→ ACTIONS TO TAKE
**1)** In the YAWL cloud excerpt, which component merges the responses into a single response?
**2)** Name every component that the YAWL cloud excerpt gives as an example of how YAWL is decomposed.
**3)** Summarize the YAWL cloud excerpt in two sentences.

→ DOCUMENT EXCERPT
Therefore, we need to merge these responses in a single response before sending
it back to the requestor. The merging of the responses is handled by the router.
    Finally, it might be the case that not all the information in a response is
intended for the requestor. This can be the case when an engine is running
multiple cases for different tenants. Since the YAWL engine does not know the
notion of multiple tenants, it sends information about all the tenants back as a
response. Therefore, we also include filtering functionality in the router.

Invisible cloud infrastructure: YAWL is decomposed into components, e.g., en-
gine, resource service, process designer. This decomposition yields that we only
have to take care that the resource service is directed to YAWL in the cloud
instead of an actual engine. This change is only a configuration of the resource
service. By using the resource service as is, we do not change the front-end view
of the end-user.

→ GIVEN MATERIAL

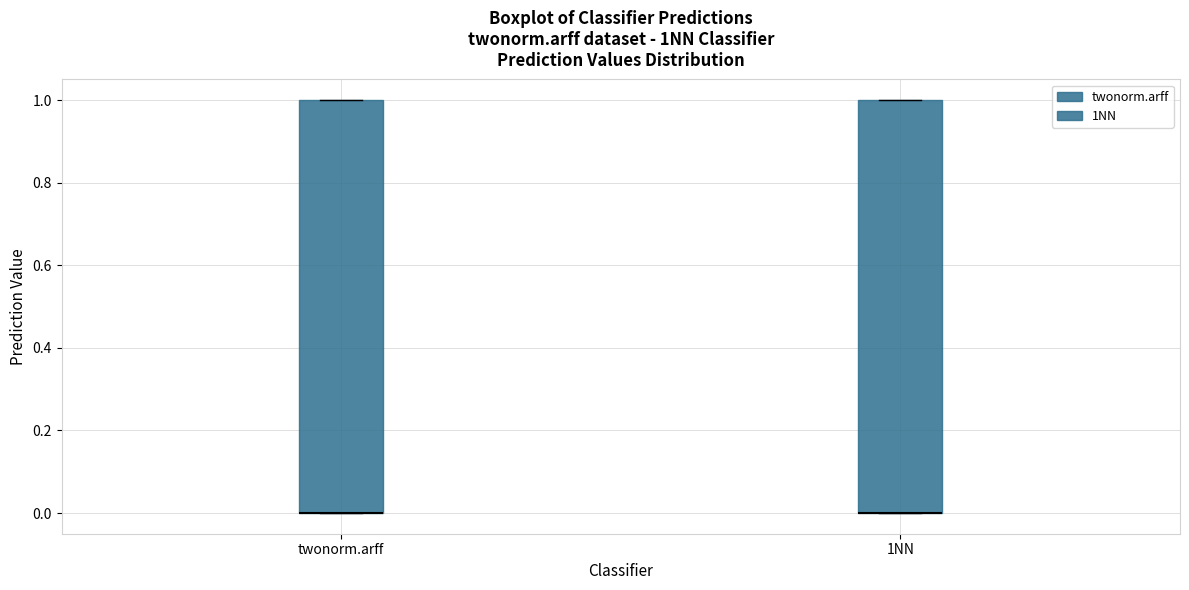

Where is the upper edge of the box for twonorm.arff on the y-axis? The values are not printed on the chart, so give them approximately, as read against the axis.

1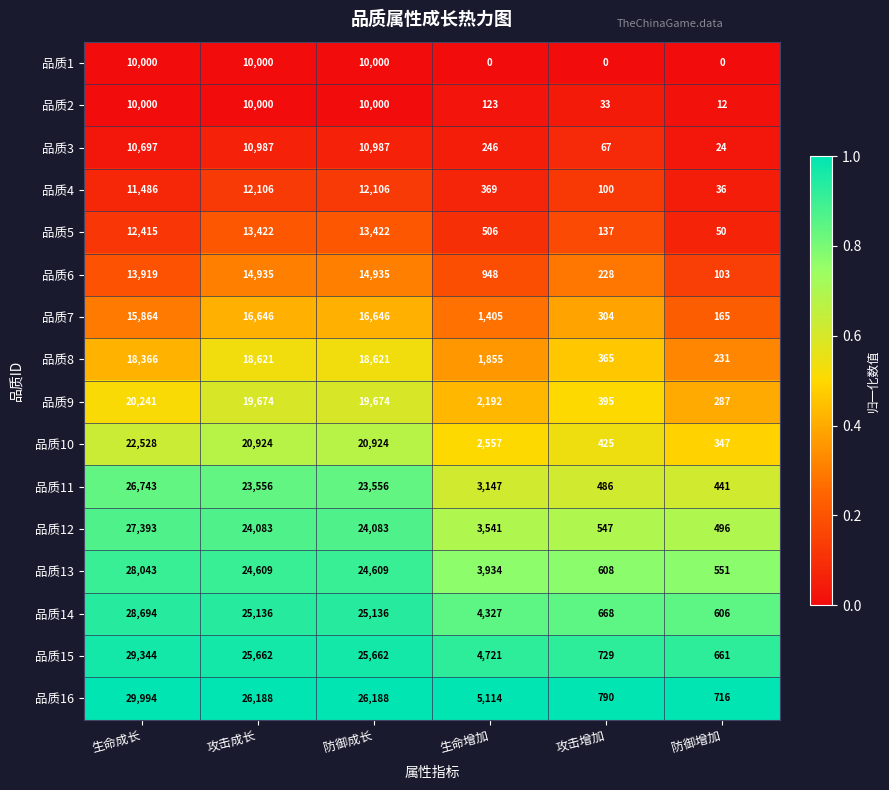

Rank the series at 攻击增加 from lowest to highest value.

品质1, 品质2, 品质3, 品质4, 品质5, 品质6, 品质7, 品质8, 品质9, 品质10, 品质11, 品质12, 品质13, 品质14, 品质15, 品质16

→ ANSWERS TO EACH TASK
**1)** The router.

**2)** Engine, resource service, process designer

**3)** The router merges responses into a single response for the requestor and also filters them, because the YAWL engine has no notion of multiple tenants and sends back information about all of them. Since YAWL is decomposed into components, only the resource service's configuration must change to direct it to YAWL in the cloud instead of an actual engine, which leaves the end-user's front-end view unchanged.